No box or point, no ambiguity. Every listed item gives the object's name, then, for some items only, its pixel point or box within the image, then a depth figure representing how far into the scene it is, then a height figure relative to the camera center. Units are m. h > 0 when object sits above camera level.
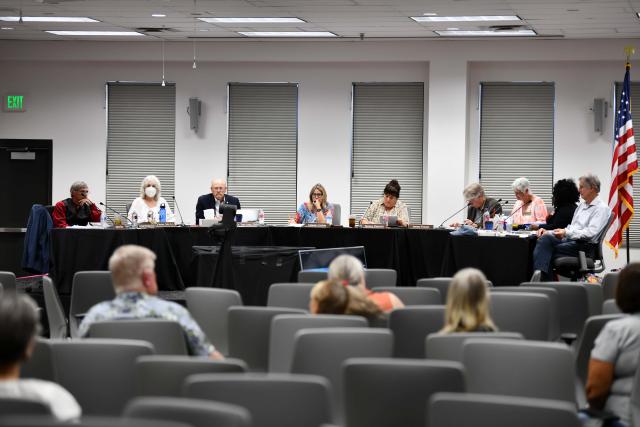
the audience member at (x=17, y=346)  4.57 -0.56
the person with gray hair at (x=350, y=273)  8.64 -0.62
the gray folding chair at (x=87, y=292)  10.74 -0.93
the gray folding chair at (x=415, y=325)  7.99 -0.83
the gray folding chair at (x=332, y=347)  6.21 -0.74
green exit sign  26.15 +0.88
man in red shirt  18.89 -0.63
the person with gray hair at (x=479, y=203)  18.95 -0.46
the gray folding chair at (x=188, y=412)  3.79 -0.62
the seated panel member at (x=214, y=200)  20.54 -0.53
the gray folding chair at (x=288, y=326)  7.09 -0.77
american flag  18.76 -0.06
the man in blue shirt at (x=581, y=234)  16.30 -0.71
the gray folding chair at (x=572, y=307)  10.15 -0.92
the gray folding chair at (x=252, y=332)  7.90 -0.88
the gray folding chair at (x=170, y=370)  5.28 -0.72
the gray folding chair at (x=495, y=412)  4.18 -0.67
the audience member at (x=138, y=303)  7.30 -0.68
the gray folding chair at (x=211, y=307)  9.33 -0.89
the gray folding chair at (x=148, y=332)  6.86 -0.77
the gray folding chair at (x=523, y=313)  8.59 -0.82
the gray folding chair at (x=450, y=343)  6.54 -0.76
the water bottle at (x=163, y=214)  19.11 -0.68
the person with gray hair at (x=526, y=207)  18.99 -0.51
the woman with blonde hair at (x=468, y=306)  7.08 -0.65
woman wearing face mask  19.78 -0.55
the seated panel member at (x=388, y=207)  19.50 -0.55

Aim of the task: From the line with "the gray folding chair at (x=415, y=325)" to the end of the listing above, set down every line exactly as it appears, both ends included.

Task result:
the gray folding chair at (x=415, y=325)  7.99 -0.83
the gray folding chair at (x=332, y=347)  6.21 -0.74
green exit sign  26.15 +0.88
man in red shirt  18.89 -0.63
the person with gray hair at (x=479, y=203)  18.95 -0.46
the gray folding chair at (x=188, y=412)  3.79 -0.62
the seated panel member at (x=214, y=200)  20.54 -0.53
the gray folding chair at (x=288, y=326)  7.09 -0.77
american flag  18.76 -0.06
the man in blue shirt at (x=581, y=234)  16.30 -0.71
the gray folding chair at (x=572, y=307)  10.15 -0.92
the gray folding chair at (x=252, y=332)  7.90 -0.88
the gray folding chair at (x=170, y=370)  5.28 -0.72
the gray folding chair at (x=495, y=412)  4.18 -0.67
the audience member at (x=138, y=303)  7.30 -0.68
the gray folding chair at (x=211, y=307)  9.33 -0.89
the gray folding chair at (x=148, y=332)  6.86 -0.77
the gray folding chair at (x=523, y=313)  8.59 -0.82
the gray folding chair at (x=450, y=343)  6.54 -0.76
the water bottle at (x=163, y=214)  19.11 -0.68
the person with gray hair at (x=526, y=207)  18.99 -0.51
the woman with blonde hair at (x=468, y=306)  7.08 -0.65
woman wearing face mask  19.78 -0.55
the seated panel member at (x=388, y=207)  19.50 -0.55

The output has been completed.